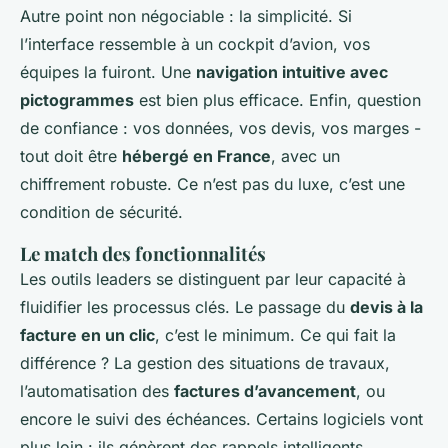
Autre point non négociable : la simplicité. Si
l’interface ressemble à un cockpit d’avion, vos
équipes la fuiront. Une
navigation intuitive avec
pictogrammes
est bien plus efficace. Enfin, question
de confiance : vos données, vos devis, vos marges -
tout doit être
hébergé en France
, avec un
chiffrement robuste. Ce n’est pas du luxe, c’est une
condition de sécurité.
Le match des fonctionnalités
Les outils leaders se distinguent par leur capacité à
fluidifier les processus clés. Le passage du
devis à la
facture en un clic
, c’est le minimum. Ce qui fait la
différence ? La gestion des situations de travaux,
l’automatisation des
factures d’avancement
, ou
encore le suivi des échéances. Certains logiciels vont
plus loin : ils génèrent des rappels intelligents,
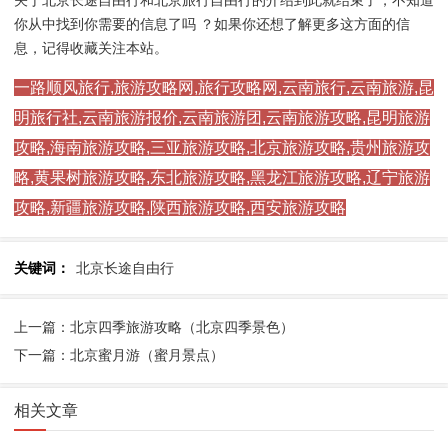
你从中找到你需要的信息了吗 ？如果你还想了解更多这方面的信
息，记得收藏关注本站。
一路顺风旅行,旅游攻略网,旅行攻略网,云南旅行,云南旅游,昆
明旅行社,云南旅游报价,云南旅游团,云南旅游攻略,昆明旅游
攻略,海南旅游攻略,三亚旅游攻略,北京旅游攻略,贵州旅游攻
略,黄果树旅游攻略,东北旅游攻略,黑龙江旅游攻略,辽宁旅游
攻略,新疆旅游攻略,陕西旅游攻略,西安旅游攻略
关键词：
北京长途自由行
上一篇：北京四季旅游攻略（北京四季景色）
下一篇：北京蜜月游（蜜月景点）
相关文章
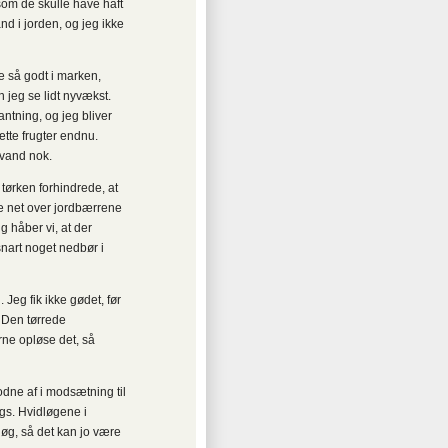
som de skulle have haft
and i jorden, og jeg ikke
e så godt i marken,
jeg se lidt nyvækst.
ntning, og jeg bliver
ætte frugter endnu.
 vand nok.
tørken forhindrede, at
e net over jordbærrene
g håber vi, at der
nart noget nedbør i
 Jeg fik ikke gødet, før
. Den tørrede
rne opløse det, så
dne af i modsætning til
gs. Hvidløgene i
øg, så det kan jo være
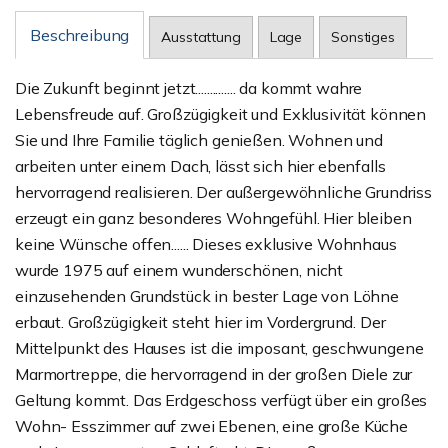
Beschreibung
Ausstattung
Lage
Sonstiges
Die Zukunft beginnt jetzt.............. da kommt wahre
Lebensfreude auf. Großzügigkeit und Exklusivität können
Sie und Ihre Familie täglich genießen. Wohnen und
arbeiten unter einem Dach, lässt sich hier ebenfalls
hervorragend realisieren. Der außergewöhnliche Grundriss
erzeugt ein ganz besonderes Wohngefühl. Hier bleiben
keine Wünsche offen...... Dieses exklusive Wohnhaus
wurde 1975 auf einem wunderschönen, nicht
einzusehenden Grundstück in bester Lage von Löhne
erbaut. Großzügigkeit steht hier im Vordergrund. Der
Mittelpunkt des Hauses ist die imposant, geschwungene
Marmortreppe, die hervorragend in der großen Diele zur
Geltung kommt. Das Erdgeschoss verfügt über ein großes
Wohn- Esszimmer auf zwei Ebenen, eine große Küche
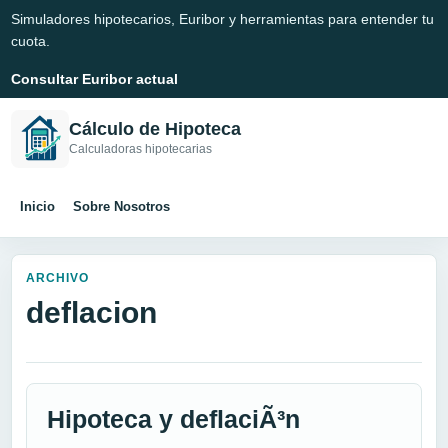
Simuladores hipotecarios, Euribor y herramientas para entender tu
cuota.
Consultar Euribor actual
Cálculo de Hipoteca
Calculadoras hipotecarias
Inicio
Sobre Nosotros
ARCHIVO
deflacion
Hipoteca y deflaciÃ³n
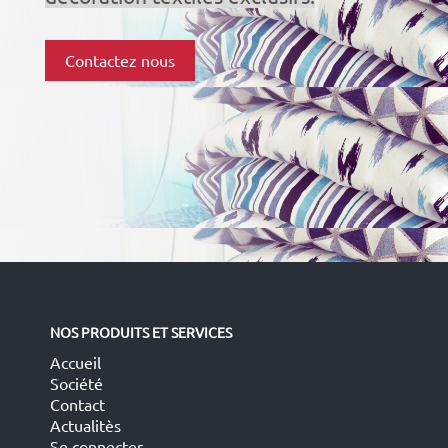
Contactez nous
NOS PRODUITS ET SERVICES
Accueil
Société
Contact
Actualitès
Se connecter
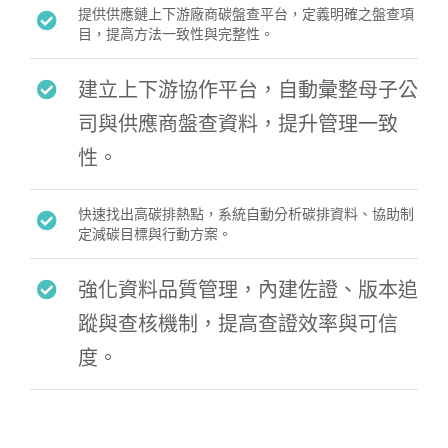
提供供應鏈上下游廠商碳盤查平台，定義明確之盤查項
目，提高方法一致性與完整性。
建立上下游協作平台，自動彙整母子公
司與供應商盤查資料，提升管理一致
性。
快速找出高碳排熱點，系統自動分析碳排資料、協助制
定減碳目標與行動方案
。
強化資料品質管理，內建佐證、版本追
蹤與查核機制，提高查證效率與可信
度
。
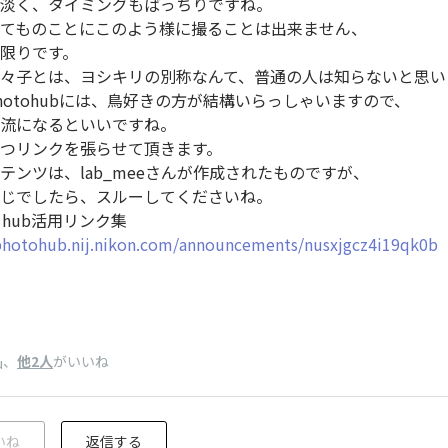
淡く、タイミングもばっちりですね。
てものことにこのよう様に撮ることは出来ません、
限りです。
々子とは、ヨシキリの別称なんて、普通の人は知らないと思い
hotohubには、鳥好きの方が結構いらっしゃいますので、
流になるといいですね。
つリンクを張らせて頂きます。
テンツは、lab_meeさんが作成されたものですが、
じでしたら、スルーしてくださいね。
o hub活用リンク集
/photohub.nij.nikon.com/announcements/nusxjgcz4i19qk0b
、
他2人
がいいね
u
いね
返信する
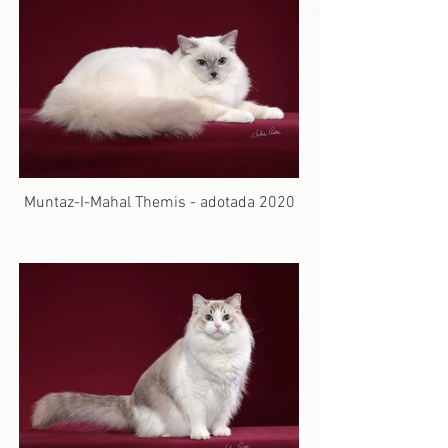
Muntaz-I-Mahal Themis - adotada 2020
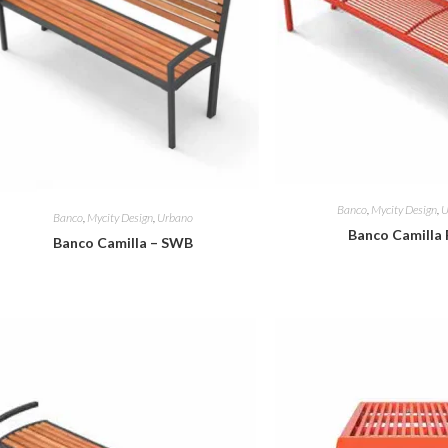
Banco
,
Mycity Design
,
U
Banco
,
Mycity Design
,
Urbano
Banco Camilla
Banco Camilla – SWB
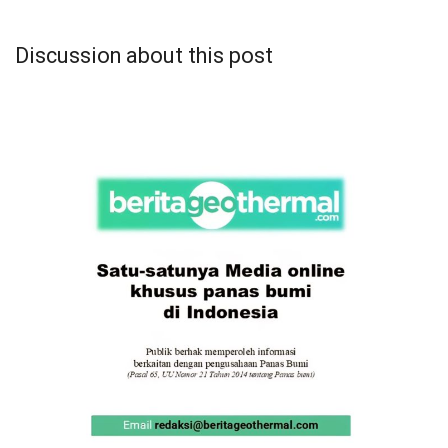
Discussion about this post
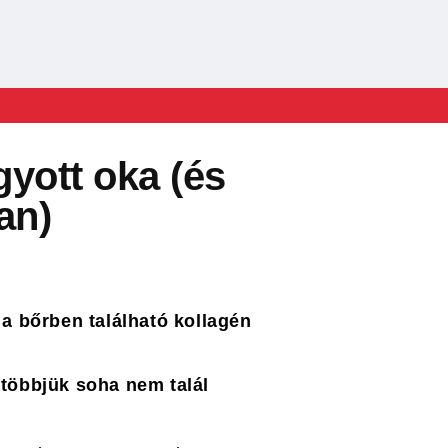
gyott oka (és
an)
 a bőrben található kollagén
gtöbbjük soha nem talál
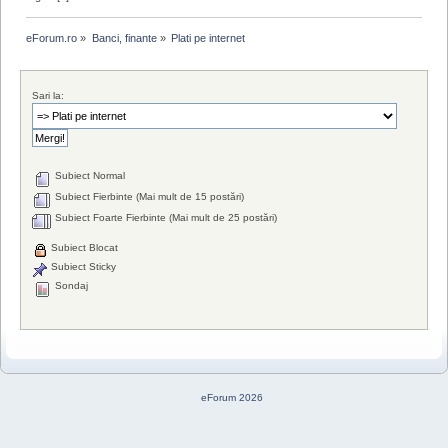
eForum.ro
»
Banci, finante
»
Plati pe internet
Sari la:
Subiect Normal
Subiect Fierbinte (Mai mult de 15 postări)
Subiect Foarte Fierbinte (Mai mult de 25 postări)
Subiect Blocat
Subiect Sticky
Sondaj
eForum 2026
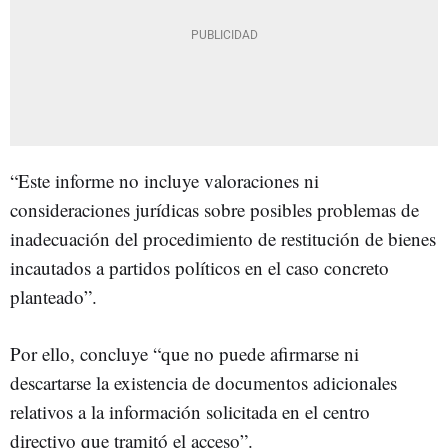
“Este informe no incluye valoraciones ni
consideraciones jurídicas sobre posibles problemas de
inadecuación del procedimiento de restitución de bienes
incautados a partidos políticos en el caso concreto
planteado”.
Por ello, concluye “que no puede afirmarse ni
descartarse la existencia de documentos adicionales
relativos a la información solicitada en el centro
directivo que tramitó el acceso”.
=-=-=
WORK ITEM: Reproduce the entries exactly. Do not carry over any picture.

FINISHED TASK:
Autre point non négociable : la simplicité. Si
l’interface ressemble à un cockpit d’avion, vos
équipes la fuiront. Une
navigation intuitive avec
pictogrammes
est bien plus efficace. Enfin, question
de confiance : vos données, vos devis, vos marges -
tout doit être
hébergé en France
, avec un
chiffrement robuste. Ce n’est pas du luxe, c’est une
condition de sécurité.
Le match des fonctionnalités
Les outils leaders se distinguent par leur capacité à
fluidifier les processus clés. Le passage du
devis à la
facture en un clic
, c’est le minimum. Ce qui fait la
différence ? La gestion des situations de travaux,
l’automatisation des
factures d’avancement
, ou
encore le suivi des échéances. Certains logiciels vont
plus loin : ils génèrent des rappels intelligents,
你从中找到你需要的信息了吗 ？如果你还想了解更多这方面的信
息，记得收藏关注本站。
一路顺风旅行,旅游攻略网,旅行攻略网,云南旅行,云南旅游,昆
明旅行社,云南旅游报价,云南旅游团,云南旅游攻略,昆明旅游
攻略,海南旅游攻略,三亚旅游攻略,北京旅游攻略,贵州旅游攻
略,黄果树旅游攻略,东北旅游攻略,黑龙江旅游攻略,辽宁旅游
攻略,新疆旅游攻略,陕西旅游攻略,西安旅游攻略
关键词：
北京长途自由行
上一篇：北京四季旅游攻略（北京四季景色）
下一篇：北京蜜月游（蜜月景点）
相关文章
som de skulle have haft
and i jorden, og jeg ikke
e så godt i marken,
jeg se lidt nyvækst.
ntning, og jeg bliver
ætte frugter endnu.
 vand nok.
tørken forhindrede, at
e net over jordbærrene
g håber vi, at der
nart noget nedbør i
 Jeg fik ikke gødet, før
. Den tørrede
rne opløse det, så
dne af i modsætning til
gs. Hvidløgene i
øg, så det kan jo være
Beschreibung
Ausstattung
Lage
Sonstiges
Die Zukunft beginnt jetzt.............. da kommt wahre
Lebensfreude auf. Großzügigkeit und Exklusivität können
Sie und Ihre Familie täglich genießen. Wohnen und
arbeiten unter einem Dach, lässt sich hier ebenfalls
hervorragend realisieren. Der außergewöhnliche Grundriss
erzeugt ein ganz besonderes Wohngefühl. Hier bleiben
keine Wünsche offen...... Dieses exklusive Wohnhaus
wurde 1975 auf einem wunderschönen, nicht
einzusehenden Grundstück in bester Lage von Löhne
erbaut. Großzügigkeit steht hier im Vordergrund. Der
Mittelpunkt des Hauses ist die imposant, geschwungene
Marmortreppe, die hervorragend in der großen Diele zur
Geltung kommt. Das Erdgeschoss verfügt über ein großes
Wohn- Esszimmer auf zwei Ebenen, eine große Küche
Simuladores hipotecarios, Euribor y herramientas para entender tu
cuota.
Consultar Euribor actual
Cálculo de Hipoteca
Calculadoras hipotecarias
Inicio
Sobre Nosotros
ARCHIVO
deflacion
Hipoteca y deflaciÃ³n
Contactez nous
NOS PRODUITS ET SERVICES
Accueil
Société
Contact
Actualitès
Se connecter
提供供應鏈上下游廠商碳盤查平台，定義明確之盤查項
目，提高方法一致性與完整性。
建立上下游協作平台，自動彙整母子公
司與供應商盤查資料，提升管理一致
性。
快速找出高碳排熱點，系統自動分析碳排資料、協助制
定減碳目標與行動方案
。
強化資料品質管理，內建佐證、版本追
蹤與查核機制，提高查證效率與可信
度
。
淡く、タイミングもばっちりですね。
てものことにこのよう様に撮ることは出来ません、
限りです。
々子とは、ヨシキリの別称なんて、普通の人は知らないと思い
hotohubには、鳥好きの方が結構いらっしゃいますので、
流になるといいですね。
つリンクを張らせて頂きます。
テンツは、lab_meeさんが作成されたものですが、
じでしたら、スルーしてくださいね。
o hub活用リンク集
/photohub.nij.nikon.com/announcements/nusxjgcz4i19qk0b
、
他2人
がいいね
u
いね
返信する
Muntaz-I-Mahal Themis - adotada 2020
Banco
,
Mycity Design
,
U
Banco
,
Mycity Design
,
Urbano
Banco Camilla
Banco Camilla – SWB
Discussion about this post
gyott oka (és
an)
 a bőrben található kollagén
gtöbbjük soha nem talál
eForum.ro
»
Banci, finante
»
Plati pe internet
Sari la:
Subiect Normal
Subiect Fierbinte (Mai mult de 15 postări)
Subiect Foarte Fierbinte (Mai mult de 25 postări)
Subiect Blocat
Subiect Sticky
Sondaj
eForum 2026
“Este informe no incluye valoraciones ni
consideraciones jurídicas sobre posibles problemas de
inadecuación del procedimiento de restitución de bienes
incautados a partidos políticos en el caso concreto
planteado”.
Por ello, concluye “que no puede afirmarse ni
descartarse la existencia de documentos adicionales
relativos a la información solicitada en el centro
directivo que tramitó el acceso”.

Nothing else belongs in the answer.